-- Opening Marker --

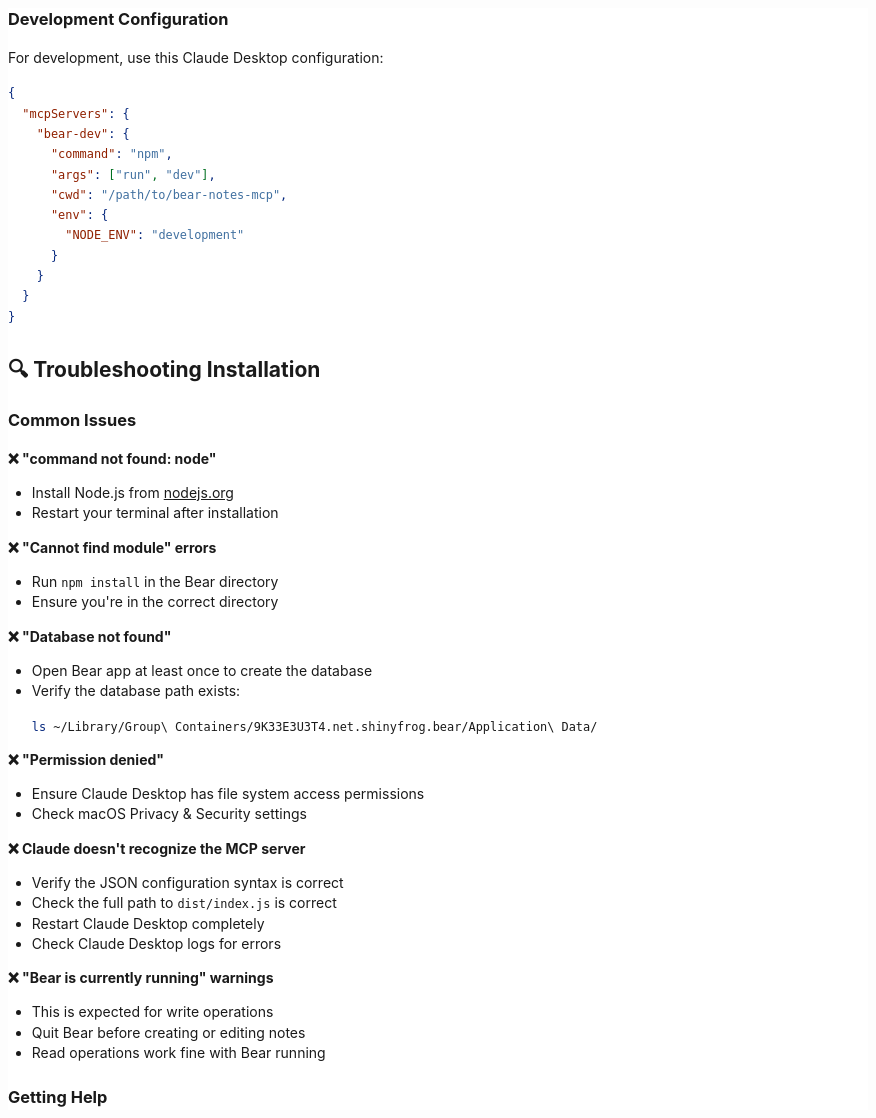 ### Development Configuration

For development, use this Claude Desktop configuration:

```json
{
  "mcpServers": {
    "bear-dev": {
      "command": "npm",
      "args": ["run", "dev"],
      "cwd": "/path/to/bear-notes-mcp",
      "env": {
        "NODE_ENV": "development"
      }
    }
  }
}
```

## 🔍 Troubleshooting Installation

### Common Issues

**❌ "command not found: node"**
- Install Node.js from [nodejs.org](https://nodejs.org/)
- Restart your terminal after installation

**❌ "Cannot find module" errors**
- Run `npm install` in the Bear directory
- Ensure you're in the correct directory

**❌ "Database not found"**
- Open Bear app at least once to create the database
- Verify the database path exists:
  ```bash
  ls ~/Library/Group\ Containers/9K33E3U3T4.net.shinyfrog.bear/Application\ Data/
  ```

**❌ "Permission denied"**
- Ensure Claude Desktop has file system access permissions
- Check macOS Privacy & Security settings

**❌ Claude doesn't recognize the MCP server**
- Verify the JSON configuration syntax is correct
- Check the full path to `dist/index.js` is correct
- Restart Claude Desktop completely
- Check Claude Desktop logs for errors

**❌ "Bear is currently running" warnings**
- This is expected for write operations
- Quit Bear before creating or editing notes
- Read operations work fine with Bear running

### Getting Help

-- Closing Marker --

#### Required action:
Your answer should be the lines from the one that contains "- Check macOS Privacy & Security settings" through the last line of the material, copied exactly.

#### Solution to the exercise:
- Check macOS Privacy & Security settings

**❌ Claude doesn't recognize the MCP server**
- Verify the JSON configuration syntax is correct
- Check the full path to `dist/index.js` is correct
- Restart Claude Desktop completely
- Check Claude Desktop logs for errors

**❌ "Bear is currently running" warnings**
- This is expected for write operations
- Quit Bear before creating or editing notes
- Read operations work fine with Bear running

### Getting Help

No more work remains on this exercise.